9. Wireless Video Surveillance Networks
While wireless systems do provide the capability to install surveillance technology in remote and difficult-to-reach localities, there are some significant downsides.
As they operate on specific wireless frequencies, wireless cameras are vulnerable to normal background electronic activity from electrical appliances, lighting units, air conditioning, and other wireless appliances.
Targeted jamming of wireless signals is also possible, with image distortion and signal failures rendering the images unusable.
10. Wired Video Surveillance Networks
Although wired networks suffer from limitations due to the placement and physical obstructions, they are less prone to inference so long as their cables are sufficiently sheathed and hidden from view.
11. Video Surveillance Networks Vulnerability to Hackers
Any system that is accessible from the internet or which can be accessed from a link into a network is vulnerable to hackers. The use of professional installation staff and sophisticated security software, coupled with enforceable security protocols for all staff and contractors who access the network help to reduce the potential risk of penetration.
12. Video Surveillance Monitoring Systems
Both automated and human monitoring of the surveillance system is prone to interference.
This can be countered by the implementation of standard operating procedures and backup systems. However, the interruption of surveillance is most vulnerable to monitoring systems that are not routinely checked, measured, and updated.
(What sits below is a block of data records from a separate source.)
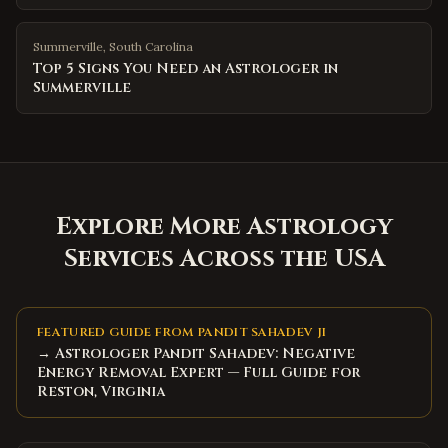
Summerville
,
South Carolina
Top 5 Signs You Need an Astrologer in
Summerville
Explore More Astrology
Services Across the USA
FEATURED GUIDE FROM PANDIT SAHADEV JI
→ Astrologer Pandit Sahadev: Negative
Energy Removal Expert — Full Guide for
Reston, Virginia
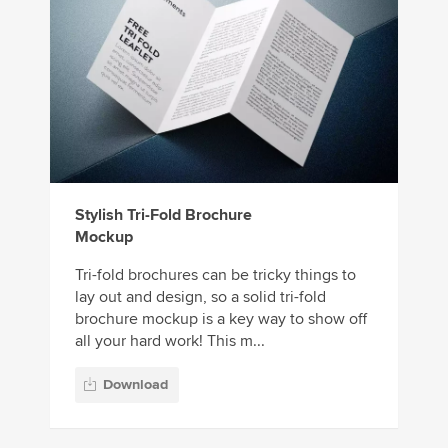
Stylish Tri-Fold Brochure
Mockup
Tri-fold brochures can be tricky things to
lay out and design, so a solid tri-fold
brochure mockup is a key way to show off
all your hard work! This m...
Download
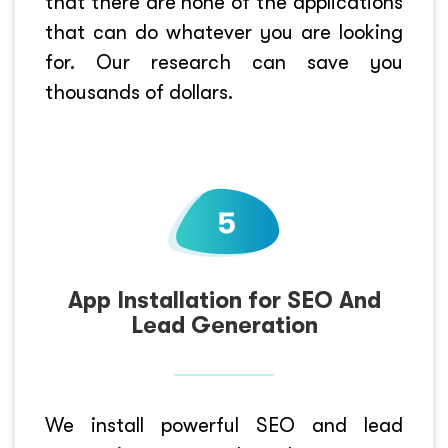
that there are none of the applications
that can do whatever you are looking
for. Our research can save you
thousands of dollars.
App Installation for SEO And
Lead Generation
We install powerful SEO and lead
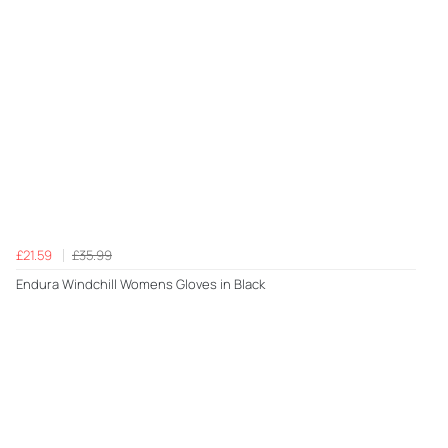
£21.59
£35.99
Endura Windchill Womens Gloves in Black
13. Image Quality and Enhancement
Capturing high-quality images is getting easier as the cost of technology decreases. This cost reduction is apparent in both the hardware and software markets.
An assessment of the type of monitoring required, such as face recognition on the high end and general parking area surveillance on the low end, will help to mitigate unnecessary costs and ensure that the correct quality images are available when they are needed most.
14. Video Surveillance Operator Training
An often-neglected area of surveillance is operator training.
Any system is only as good as the weakest link and, all too often, personnel training and ongoing upgrading of skills are neglected.
This is an area of concern that needs to form part of the ongoing maintenance and upgrading of any surveillance system.